§ **Assignment**
List each line of the data in which the string "enero" appears.
------ Material for the task
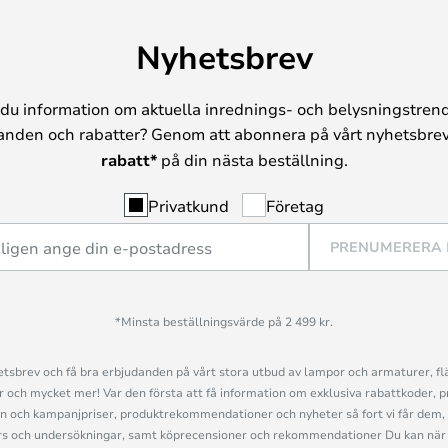
Nyhetsbrev
du information om aktuella inrednings- och belysningstrend
anden och rabatter? Genom att abonnera på vårt nyhetsbrev
rabatt*
på din nästa beställning.
Privatkund
Företag
PRENUMERERA
*Minsta beställningsvärde på 2 499 kr.
sbrev och få bra erbjudanden på vårt stora utbud av lampor och armaturer, flä
och mycket mer! Var den första att få information om exklusiva rabattkoder, p
n och kampanjpriser, produktrekommendationer och nyheter så fort vi får dem, 
s och undersökningar, samt köprecensioner och rekommendationer Du kan när 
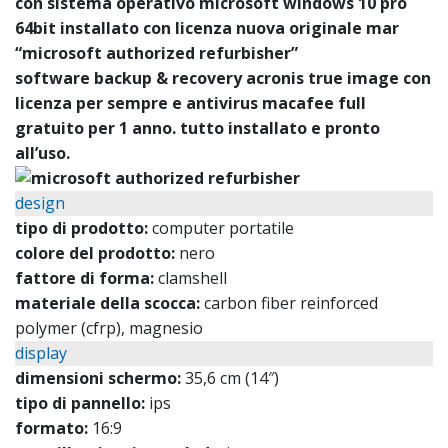
con sistema operativo microsoft windows 10 pro
64bit installato con licenza nuova originale mar
“microsoft authorized refurbisher”
software backup & recovery acronis true image con
licenza per sempre e antivirus macafee full
gratuito per 1 anno. tutto installato e pronto
all’uso.
design
tipo di prodotto:
computer portatile
colore del prodotto:
nero
fattore di forma:
clamshell
materiale della scocca:
carbon fiber reinforced
polymer (cfrp), magnesio
display
dimensioni schermo:
35,6 cm (14″)
tipo di pannello:
ips
formato:
16:9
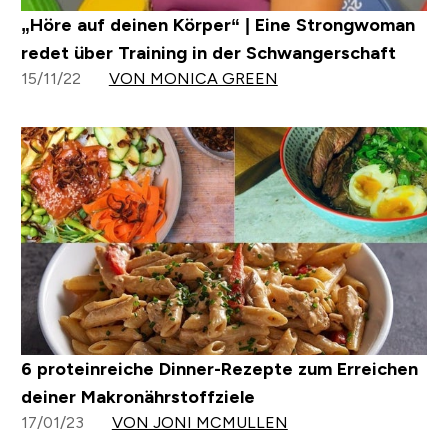
„Höre auf deinen Körper“ | Eine Strongwoman
redet über Training in der Schwangerschaft
15/11/22
VON MONICA GREEN
6 proteinreiche Dinner-Rezepte zum Erreichen
deiner Makronährstoffziele
17/01/23
VON JONI MCMULLEN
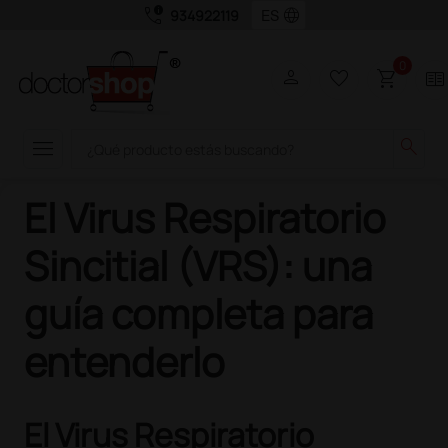
call_quality
language
934922119
0
person
favorite_border
shopping_cart
two_pager
menu
search
El Virus Respiratorio
Sincitial (VRS): una
guía completa para
entenderlo
El Virus Respiratorio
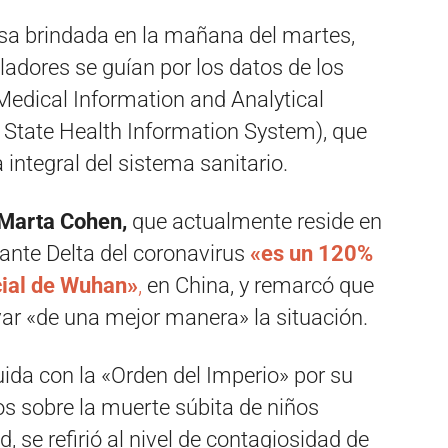
sa brindada en la mañana del martes,
ladores se guían por los datos de los
edical Information and Analytical
 State Health Information System), que
integral del sistema sanitario.
 Marta Cohen,
que actualmente reside en
iante Delta del coronavirus
«es un 120%
cial de Wuhan»
,
en China, y remarcó que
ar «de una mejor manera» la situación.
uida con la «Orden del Imperio» por su
s sobre la muerte súbita de niños
d, se refirió al nivel de contagiosidad de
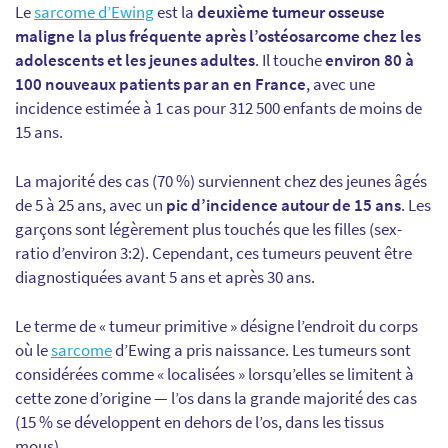
Le
sarcome d’Ewing
est la
deuxième tumeur osseuse
maligne la plus fréquente après l’ostéosarcome chez les
adolescents et les jeunes adultes
. Il touche
environ 80 à
100 nouveaux patients par an en France
, avec une
incidence estimée à 1 cas pour 312 500 enfants de moins de
15 ans.
La majorité des cas (70 %) surviennent chez des jeunes âgés
de 5 à 25 ans, avec un
pic d’incidence autour de 15 ans
. Les
garçons sont légèrement plus touchés que les filles (sex-
ratio d’environ 3:2). Cependant, ces tumeurs peuvent être
diagnostiquées avant 5 ans et après 30 ans.
Le terme de « tumeur primitive » désigne l’endroit du corps
où le
sarcome
d’Ewing a pris naissance. Les tumeurs sont
considérées comme « localisées » lorsqu’elles se limitent à
cette zone d’origine — l’os dans la grande majorité des cas
(15 % se développent en dehors de l’os, dans les tissus
mous).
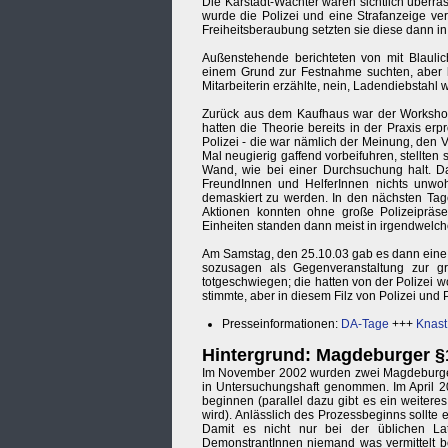
Die Karstadt-Wächter waren sichtlich überra
wurde die Polizei und eine Strafanzeige ver
Freiheitsberaubung setzten sie diese dann in 
Außenstehende berichteten von mit Blaulic
einem Grund zur Festnahme suchten, aber k
Mitarbeiterin erzählte, nein, Ladendiebstahl w
Zurück aus dem Kaufhaus war der Workshop "
hatten die Theorie bereits in der Praxis er
Polizei - die war nämlich der Meinung, den V
Mal neugierig gaffend vorbeifuhren, stellten
Wand, wie bei einer Durchsuchung halt. Das
FreundInnen und HelferInnen nichts unwohle
demaskiert zu werden. In den nächsten Tage
Aktionen konnten ohne große Polizeipräs
Einheiten standen dann meist in irgendwelch
Am Samstag, den 25.10.03 gab es dann ein
sozusagen als Gegenveranstaltung zur gr
totgeschwiegen; die hatten von der Polizei w
stimmte, aber in diesem Filz von Polizei und 
Presseinformationen:
DA-Tage
+++
Knast
Hintergrund: Magdeburger §
Im November 2002 wurden zwei Magdeburger
in Untersuchungshaft genommen. Im April 200
beginnen (parallel dazu gibt es ein weiter
wird). Anlässlich des Prozessbeginns sollt
Damit es nicht nur bei der üblichen Lat
DemonstrantInnen niemand was vermittelt be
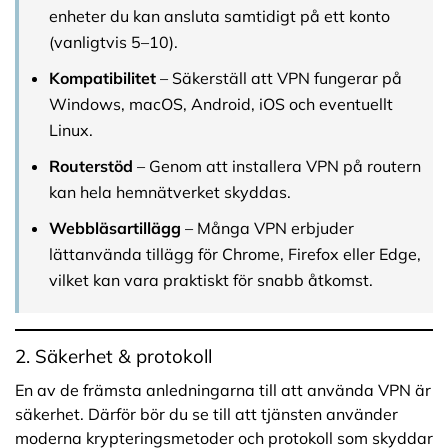
enheter du kan ansluta samtidigt på ett konto
(vanligtvis 5–10).
Kompatibilitet
– Säkerställ att VPN fungerar på
Windows, macOS, Android, iOS och eventuellt
Linux.
Routerstöd
– Genom att installera VPN på routern
kan hela hemnätverket skyddas.
Webbläsartillägg
– Många VPN erbjuder
lättanvända tillägg för Chrome, Firefox eller Edge,
vilket kan vara praktiskt för snabb åtkomst.
2. Säkerhet & protokoll
En av de främsta anledningarna till att använda VPN är
säkerhet. Därför bör du se till att tjänsten använder
moderna krypteringsmetoder och protokoll som skyddar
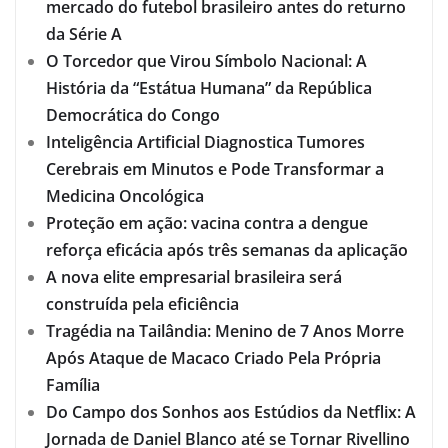
mercado do futebol brasileiro antes do returno
da Série A
O Torcedor que Virou Símbolo Nacional: A
História da “Estátua Humana” da República
Democrática do Congo
Inteligência Artificial Diagnostica Tumores
Cerebrais em Minutos e Pode Transformar a
Medicina Oncológica
Proteção em ação: vacina contra a dengue
reforça eficácia após três semanas da aplicação
A nova elite empresarial brasileira será
construída pela eficiência
Tragédia na Tailândia: Menino de 7 Anos Morre
Após Ataque de Macaco Criado Pela Própria
Família
Do Campo dos Sonhos aos Estúdios da Netflix: A
Jornada de Daniel Blanco até se Tornar Rivellino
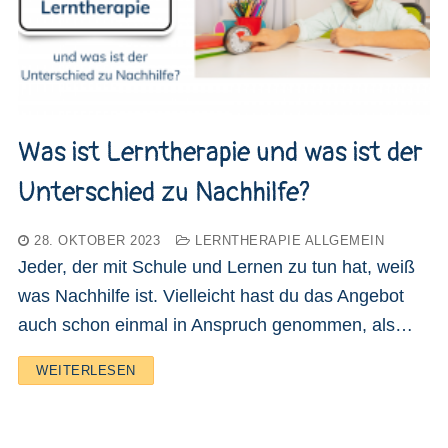
Was ist Lerntherapie und was ist der
Unterschied zu Nachhilfe?
28. OKTOBER 2023
LERNTHERAPIE ALLGEMEIN
Jeder, der mit Schule und Lernen zu tun hat, weiß
was Nachhilfe ist. Vielleicht hast du das Angebot
auch schon einmal in Anspruch genommen, als…
WEITERLESEN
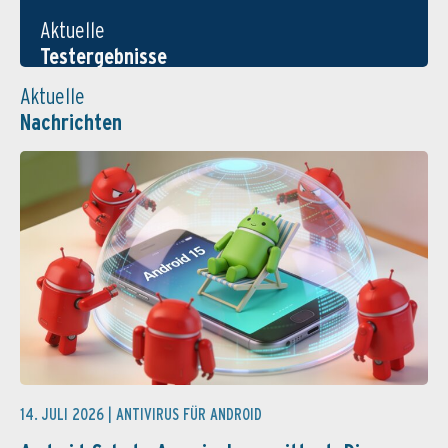
Aktuelle
Testergebnisse
Aktuelle
Nachrichten
14. JULI 2026 |
ANTIVIRUS FÜR ANDROID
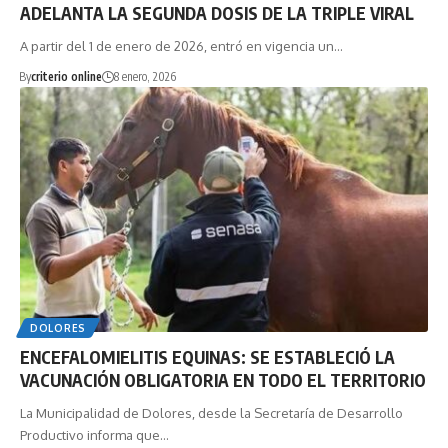
ADELANTA LA SEGUNDA DOSIS DE LA TRIPLE VIRAL
A partir del 1 de enero de 2026, entró en vigencia un…
By
criterio online
8 enero, 2026
DOLORES
ENCEFALOMIELITIS EQUINAS: SE ESTABLECIÓ LA
VACUNACIÓN OBLIGATORIA EN TODO EL TERRITORIO
La Municipalidad de Dolores, desde la Secretaría de Desarrollo
Productivo informa que…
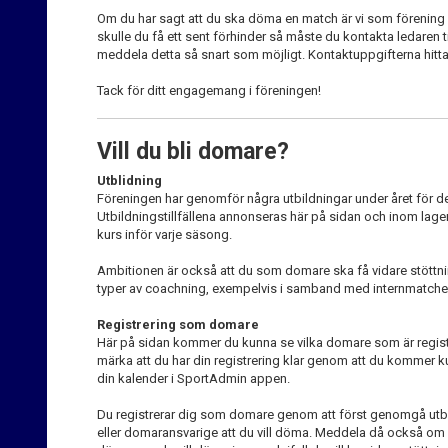
Om du har sagt att du ska döma en match är vi som förening 
skulle du få ett sent förhinder så måste du kontakta ledaren ti
meddela detta så snart som möjligt. Kontaktuppgifterna hitt
Tack för ditt engagemang i föreningen!
Vill du bli domare?
Utblidning
Föreningen har genomför några utbildningar under året för 
Utbildningstillfällena annonseras här på sidan och inom la
kurs inför varje säsong.
Ambitionen är också att du som domare ska få vidare stött
typer av coachning, exempelvis i samband med internmatcher
Registrering som domare
Här på sidan kommer du kunna se vilka domare som är regi
märka att du har din registrering klar genom att du kommer 
din kalender i SportAdmin appen.
Du registrerar dig som domare genom att först genomgå utb
eller domaransvarige att du vill döma. Meddela då också om d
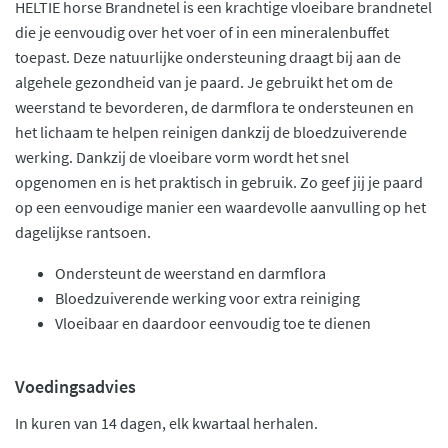
HELTIE horse Brandnetel is een krachtige vloeibare brandnetel
die je eenvoudig over het voer of in een mineralenbuffet
toepast. Deze natuurlijke ondersteuning draagt bij aan de
algehele gezondheid van je paard. Je gebruikt het om de
weerstand te bevorderen, de darmflora te ondersteunen en
het lichaam te helpen reinigen dankzij de bloedzuiverende
werking. Dankzij de vloeibare vorm wordt het snel
opgenomen en is het praktisch in gebruik. Zo geef jij je paard
op een eenvoudige manier een waardevolle aanvulling op het
dagelijkse rantsoen.
Ondersteunt de weerstand en darmflora
Bloedzuiverende werking voor extra reiniging
Vloeibaar en daardoor eenvoudig toe te dienen
Voedingsadvies
In kuren van 14 dagen, elk kwartaal herhalen.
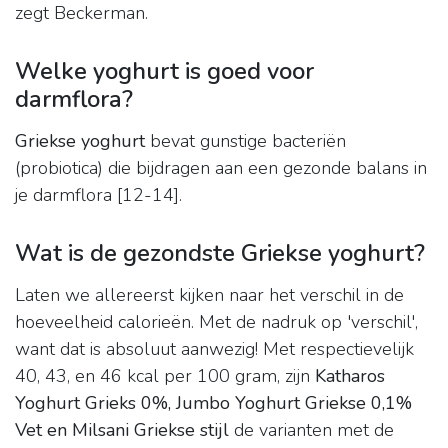
zegt Beckerman.
Welke yoghurt is goed voor
darmflora?
Griekse yoghurt
bevat gunstige bacteriën
(probiotica) die bijdragen aan een gezonde balans in
je darmflora [12-14].
Wat is de gezondste Griekse yoghurt?
Laten we allereerst kijken naar het verschil in de
hoeveelheid calorieën. Met de nadruk op 'verschil',
want dat is absoluut aanwezig! Met respectievelijk
40, 43, en 46 kcal per 100 gram, zijn
Katharos
Yoghurt Grieks 0%, Jumbo Yoghurt Griekse 0,1%
Vet en Milsani Griekse stijl
de varianten met de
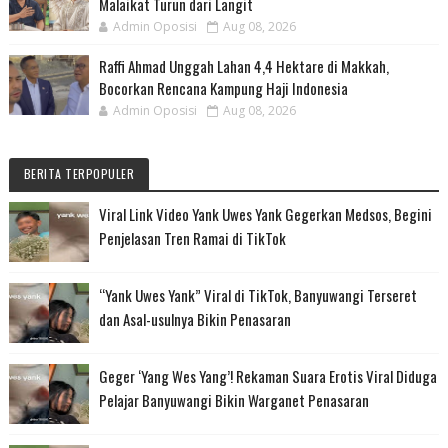
Malaikat Turun dari Langit
Admin Oposisi
Aug 08, 2026
Raffi Ahmad Unggah Lahan 4,4 Hektare di Makkah,
Bocorkan Rencana Kampung Haji Indonesia
Admin Oposisi
Aug 08, 2026
BERITA TERPOPULER
Viral Link Video Yank Uwes Yank Gegerkan Medsos, Begini
Penjelasan Tren Ramai di TikTok
“Yank Uwes Yank” Viral di TikTok, Banyuwangi Terseret
dan Asal-usulnya Bikin Penasaran
Geger ‘Yang Wes Yang’! Rekaman Suara Erotis Viral Diduga
Pelajar Banyuwangi Bikin Warganet Penasaran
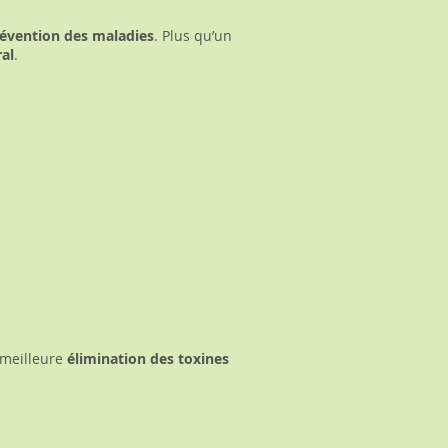
évention des maladies
. Plus qu’un
ral
.
 meilleure
élimination des toxines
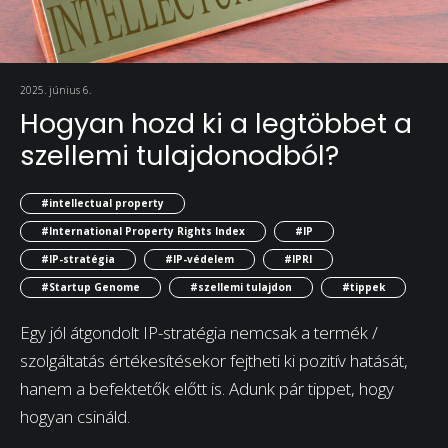
2025. június 6.
Hogyan hozd ki a legtöbbet a
szellemi tulajdonodból?
#intellectual property
#International Property Rights Index
#IP
#IP-stratégia
#IP-védelem
#IPRI
#Startup Genome
#szellemi tulajdon
#tippek
Egy jól átgondolt IP-stratégia nemcsak a termék /
szolgáltatás értékesítésekor fejtheti ki pozitív hatását,
hanem a befektetők előtt is. Adunk pár tippet, hogy
hogyan csináld.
------------
§ **Response below**
A partir del 1 de enero de 2026, entró en vigencia un…
8 enero, 2026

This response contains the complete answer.